Which lines in the data below contain the word "GmbH"? Return each of them.
*** Opening RECORDS SHOWN ***
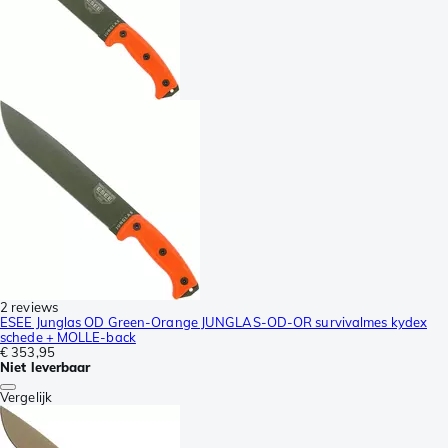
2 reviews
ESEE Junglas OD Green-Orange JUNGLAS-OD-OR survivalmes kydex
schede + MOLLE-back
€ 353,95
Niet leverbaar
Vergelijk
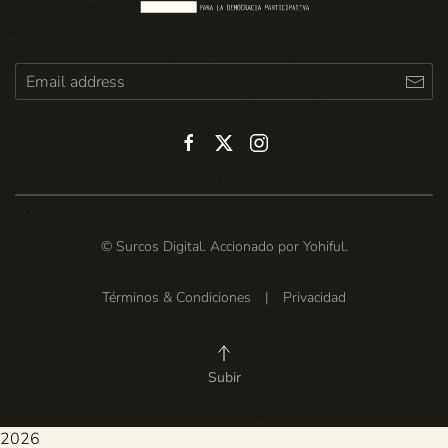
© Surcos Digital. Accionado por
Yohiful
.
Términos & Condiciones
|
Privacidad
Subir
2026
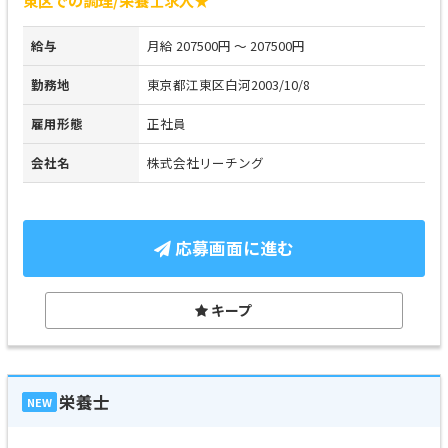
東区での調理/栄養士求人★
給与
月給 207500円 ～ 207500円
勤務地
東京都江東区白河2003/10/8
雇用形態
正社員
会社名
株式会社リーチング
応募画面に進む
キープ
栄養士
NEW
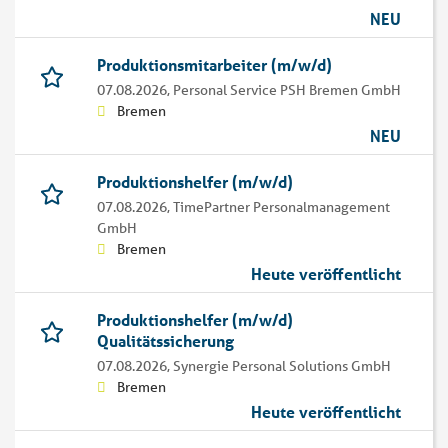
NEU
Produktionsmitarbeiter (m/w/d)
07.08.2026,
Personal Service PSH Bremen GmbH
Bremen
NEU
Produktionshelfer (m/w/d)
07.08.2026,
TimePartner Personalmanagement
GmbH
Bremen
Heute veröffentlicht
Produktionshelfer (m/w/d)
Qualitätssicherung
07.08.2026,
Synergie Personal Solutions GmbH
Bremen
Heute veröffentlicht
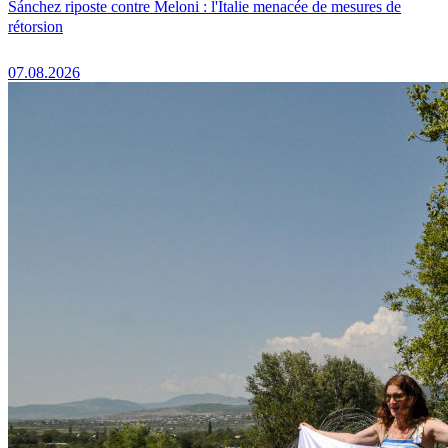
Sánchez riposte contre Meloni : l'Italie menacée de mesures de
rétorsion
07.08.2026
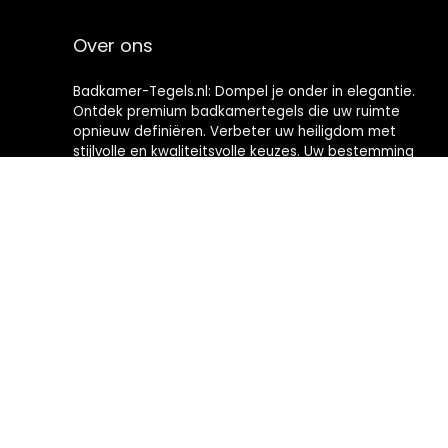
Over ons
Badkamer-Tegels.nl: Dompel je onder in elegantie.
Ontdek premium badkamertegels die uw ruimte
opnieuw definiëren. Verbeter uw heiligdom met
stijlvolle en kwaliteitsvolle keuzes. Uw bestemming
voor het creëren van badkamers met tijdloze
verfijning.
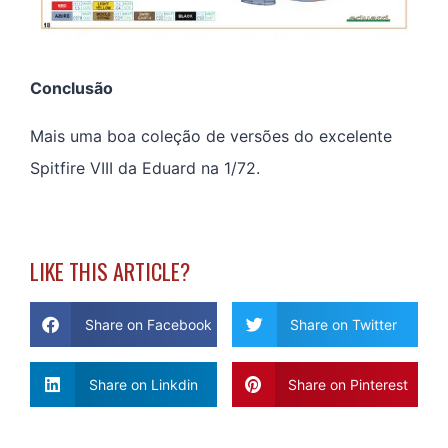
Conclusão
Mais uma boa coleção de versões do excelente
Spitfire VIII da Eduard na 1/72.
LIKE THIS ARTICLE?
Share on Facebook
Share on Twitter
Share on Linkdin
Share on Pinterest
*** Closing RECORDS SHOWN ***
▸ SOLUTION FOR THIS PROBLEM:
Personal Service PSH Bremen GmbH
GmbH
Synergie Personal Solutions GmbH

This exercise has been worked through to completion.